At least two TV news helicopters hovered over the scene.
Earlier this summer the first phase of the apartment community opened.
The first phase of the community built on the former Litgo faculty site, which once housed an iron works, houses 88 one- and two-bedroom units.
"It's was an old industrial site and it had its share of fires over the years when it was used for industrial purposes," Sullivan said. "It's a site that sorely needed redevelopment for most of the 40 years I've lived here. We've worked with a number of potential builders over the years to get it cleaned up to the point where you could put people there.”
He said the developer was extremely diligent in getting the site cleaned up to reclaim a dangerous site and make it habitable for future families.
"It was a show piece," Sullivan said. "I was excited to cut the final ribbon and have families moving in. It was a blighted area in need of redevelopment for probably a half century and we were this close to having it fully occupied and it's bittersweet."

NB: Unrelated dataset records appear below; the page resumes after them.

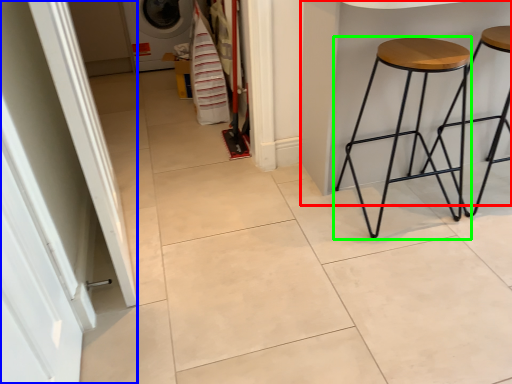
Question: Based on their relative distances, which object is nearer to table (highlighted by a red box)? Choose from screen door (highlighted by a blue box) and stool (highlighted by a green box).

Choices:
 (A) screen door
 (B) stool

Answer: (B)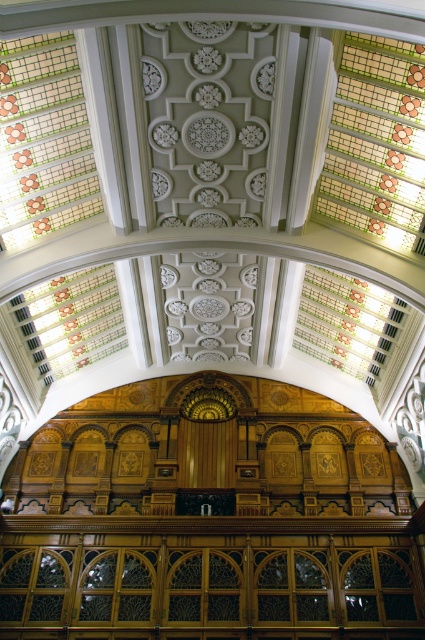
Question: Does clear glass window at center have a smaller size compared to stained glass window at upper center?

Choices:
 (A) no
 (B) yes

Answer: (B)

Question: Which point is farther to the camera?

Choices:
 (A) stained glass window at upper center
 (B) clear glass window at center
 (C) stained glass window at upper left

Answer: (B)

Question: Is stained glass window at upper center above stained glass window at upper left?

Choices:
 (A) yes
 (B) no

Answer: (B)

Question: Which object appears closest to the camera in this image?

Choices:
 (A) stained glass window at upper left
 (B) stained glass window at upper center

Answer: (A)

Question: Where is clear glass window at center located in relation to stained glass window at upper center in the image?

Choices:
 (A) above
 (B) below

Answer: (B)

Question: Which object is positioned closest to the stained glass window at upper center?

Choices:
 (A) stained glass window at upper left
 (B) clear glass window at center

Answer: (A)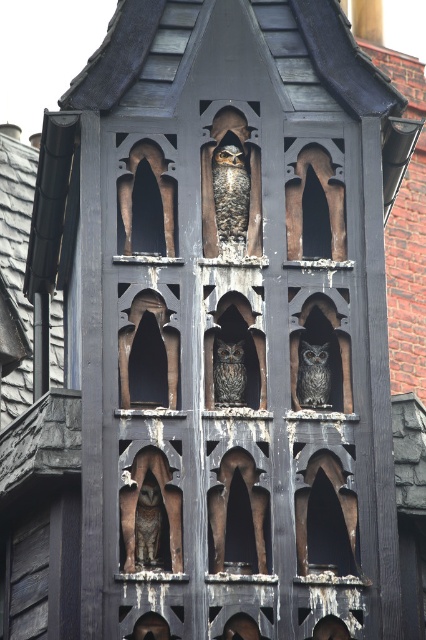
Between point (152, 147) and point (310, 400), which one is positioned behind?

The point (152, 147) is more distant.

Image resolution: width=426 pixels, height=640 pixels. What do you see at coordinates (158, 189) in the screenshot? I see `transparent glass window at upper left` at bounding box center [158, 189].

Between point (166, 208) and point (310, 342), which one is positioned in front?

Positioned in front is point (166, 208).

This screenshot has height=640, width=426. I want to click on transparent glass window at upper left, so click(158, 189).

Who is shorter, brown textured owl at lower left or dark gray textured owl at center?

dark gray textured owl at center is shorter.

Can you confirm if brown textured owl at lower left is positioned below dark gray textured owl at center?

Yes.

Locate an element on the screen. Image resolution: width=426 pixels, height=640 pixels. brown textured owl at lower left is located at coordinates (147, 525).

Who is lower down, speckled brown owl at center or gray textured owl at center?

gray textured owl at center

Image resolution: width=426 pixels, height=640 pixels. What do you see at coordinates (230, 193) in the screenshot? I see `speckled brown owl at center` at bounding box center [230, 193].

Which is in front, point (213, 164) or point (319, 387)?

Point (319, 387) is more forward.

Where is `speckled brown owl at center`? The image size is (426, 640). speckled brown owl at center is located at coordinates (230, 193).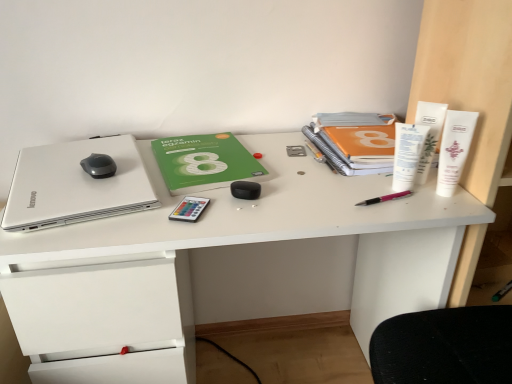
Locate an element on the screen. vacant point to the right of black rubberized mouse at upper left is located at coordinates (130, 173).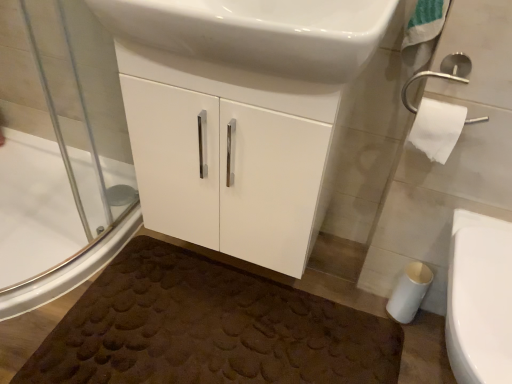
Locate an element on the screen. vacant area on the back side of transparent glass shower door at left is located at coordinates (79, 198).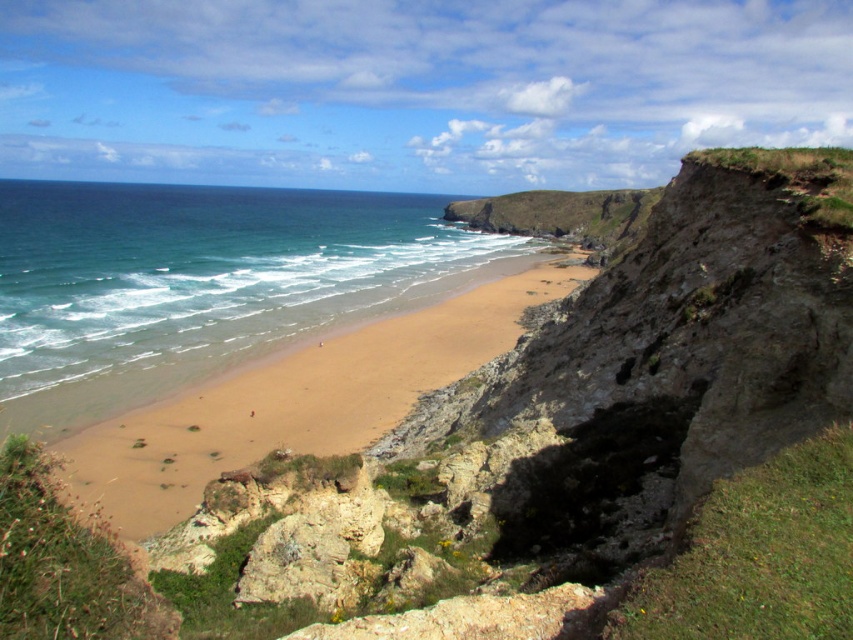
Question: Observing the image, what is the correct spatial positioning of blue water at center in reference to brown sandy beach at center?

Choices:
 (A) below
 (B) above

Answer: (B)

Question: Which point is farther from the camera taking this photo?

Choices:
 (A) (428, 308)
 (B) (219, 209)

Answer: (B)

Question: Does blue water at center have a larger size compared to brown sandy beach at center?

Choices:
 (A) yes
 (B) no

Answer: (A)

Question: Does blue water at center appear over brown sandy beach at center?

Choices:
 (A) no
 (B) yes

Answer: (B)

Question: Which point is farther to the camera?

Choices:
 (A) brown sandy beach at center
 (B) blue water at center

Answer: (B)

"It's a bump in the road but it's not an insurmountable hurdle," Sullivan said.
The complex is considered a pet-friendly, resort-style community with amenities such electric vehicle charging stations, dog park and dog-washing stations, concierge and package service, and a work lounge.

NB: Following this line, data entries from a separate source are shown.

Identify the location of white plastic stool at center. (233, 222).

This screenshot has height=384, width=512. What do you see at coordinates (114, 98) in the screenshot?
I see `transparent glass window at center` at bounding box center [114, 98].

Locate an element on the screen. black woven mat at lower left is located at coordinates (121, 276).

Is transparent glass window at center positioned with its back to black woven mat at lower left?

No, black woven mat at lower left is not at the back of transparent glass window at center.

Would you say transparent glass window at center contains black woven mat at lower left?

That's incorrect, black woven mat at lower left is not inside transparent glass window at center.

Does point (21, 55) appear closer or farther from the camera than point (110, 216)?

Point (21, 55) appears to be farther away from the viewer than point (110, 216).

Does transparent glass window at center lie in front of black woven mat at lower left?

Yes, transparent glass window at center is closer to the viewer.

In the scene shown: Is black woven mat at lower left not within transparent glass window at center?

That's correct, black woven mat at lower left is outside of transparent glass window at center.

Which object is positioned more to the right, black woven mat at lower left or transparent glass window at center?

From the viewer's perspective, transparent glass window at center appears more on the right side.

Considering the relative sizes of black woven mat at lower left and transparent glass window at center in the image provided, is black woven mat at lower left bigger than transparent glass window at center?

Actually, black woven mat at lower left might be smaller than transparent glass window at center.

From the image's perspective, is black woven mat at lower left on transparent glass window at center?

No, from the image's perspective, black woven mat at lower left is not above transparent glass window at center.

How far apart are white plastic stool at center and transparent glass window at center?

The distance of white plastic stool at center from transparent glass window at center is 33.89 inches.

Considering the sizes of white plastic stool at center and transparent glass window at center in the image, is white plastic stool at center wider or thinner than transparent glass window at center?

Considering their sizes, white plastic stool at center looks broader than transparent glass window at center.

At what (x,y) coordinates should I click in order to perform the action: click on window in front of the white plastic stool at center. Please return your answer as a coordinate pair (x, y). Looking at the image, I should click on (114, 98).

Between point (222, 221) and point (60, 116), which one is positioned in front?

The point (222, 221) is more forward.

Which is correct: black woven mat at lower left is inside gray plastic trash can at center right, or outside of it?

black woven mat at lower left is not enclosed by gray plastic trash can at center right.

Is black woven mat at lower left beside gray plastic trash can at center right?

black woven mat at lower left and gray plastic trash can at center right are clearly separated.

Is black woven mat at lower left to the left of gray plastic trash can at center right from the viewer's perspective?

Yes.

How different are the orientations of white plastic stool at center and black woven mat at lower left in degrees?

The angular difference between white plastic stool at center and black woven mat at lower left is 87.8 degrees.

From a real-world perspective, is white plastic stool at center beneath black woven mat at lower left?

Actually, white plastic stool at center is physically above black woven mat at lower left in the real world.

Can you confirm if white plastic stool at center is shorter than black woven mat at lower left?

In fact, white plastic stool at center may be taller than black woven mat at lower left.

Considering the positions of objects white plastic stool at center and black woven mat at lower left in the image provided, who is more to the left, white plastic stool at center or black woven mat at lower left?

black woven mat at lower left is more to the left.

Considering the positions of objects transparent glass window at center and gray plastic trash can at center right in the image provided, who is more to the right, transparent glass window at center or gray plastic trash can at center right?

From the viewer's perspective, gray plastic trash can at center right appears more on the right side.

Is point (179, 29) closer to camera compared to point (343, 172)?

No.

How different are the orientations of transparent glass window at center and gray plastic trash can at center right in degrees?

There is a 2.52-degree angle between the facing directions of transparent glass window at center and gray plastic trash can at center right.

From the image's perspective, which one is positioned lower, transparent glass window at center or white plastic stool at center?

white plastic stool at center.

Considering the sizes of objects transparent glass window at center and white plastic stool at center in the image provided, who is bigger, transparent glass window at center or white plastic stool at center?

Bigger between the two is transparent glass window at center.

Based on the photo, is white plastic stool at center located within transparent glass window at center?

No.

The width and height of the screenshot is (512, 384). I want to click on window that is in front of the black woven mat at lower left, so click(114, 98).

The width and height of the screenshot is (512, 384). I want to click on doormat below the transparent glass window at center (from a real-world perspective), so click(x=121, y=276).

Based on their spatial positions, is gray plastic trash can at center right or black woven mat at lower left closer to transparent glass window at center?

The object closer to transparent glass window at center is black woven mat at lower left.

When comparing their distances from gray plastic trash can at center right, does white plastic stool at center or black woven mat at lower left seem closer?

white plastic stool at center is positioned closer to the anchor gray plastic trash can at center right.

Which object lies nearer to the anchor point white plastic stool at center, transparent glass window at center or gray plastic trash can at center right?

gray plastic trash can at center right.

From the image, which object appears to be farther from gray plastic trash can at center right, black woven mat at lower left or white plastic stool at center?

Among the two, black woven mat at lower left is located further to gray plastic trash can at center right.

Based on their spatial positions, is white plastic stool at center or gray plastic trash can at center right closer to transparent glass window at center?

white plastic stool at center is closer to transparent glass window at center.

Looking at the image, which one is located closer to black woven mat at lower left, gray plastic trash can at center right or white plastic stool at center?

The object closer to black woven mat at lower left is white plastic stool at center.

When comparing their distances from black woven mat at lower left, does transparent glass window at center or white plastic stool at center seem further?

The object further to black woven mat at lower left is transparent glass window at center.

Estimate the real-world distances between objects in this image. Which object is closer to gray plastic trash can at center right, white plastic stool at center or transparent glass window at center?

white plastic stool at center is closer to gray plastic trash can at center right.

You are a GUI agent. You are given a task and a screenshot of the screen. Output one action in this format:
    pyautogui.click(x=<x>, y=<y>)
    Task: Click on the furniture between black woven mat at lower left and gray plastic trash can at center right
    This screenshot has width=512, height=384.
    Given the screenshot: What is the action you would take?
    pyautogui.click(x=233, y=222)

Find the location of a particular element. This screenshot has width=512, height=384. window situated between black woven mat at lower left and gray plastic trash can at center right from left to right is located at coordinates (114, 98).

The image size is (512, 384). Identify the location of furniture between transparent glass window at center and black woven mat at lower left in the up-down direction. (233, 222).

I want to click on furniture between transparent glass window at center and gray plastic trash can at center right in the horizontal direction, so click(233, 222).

The complex also features a fitness center with treadmills, spin bikes, ellipticals, weight machines and full training station, along with a year-round swim spa and game room.
The second phase, which was slated to open in the fall, will have 92 units. It's unclear if the fire will impact the opening of phase two.
Somerville Parc features four different housing models with prices ranging from $1,950 a month for a one-bedroom unit to $2,225 a month for a two-bedroom apartment. Apartments are equipped with a washer, dryer, dishwasher and a microwave. Kitchens have quartz countertops.
The apartment community is in the southeastern corner of the borough next to the NJ Transit tracks.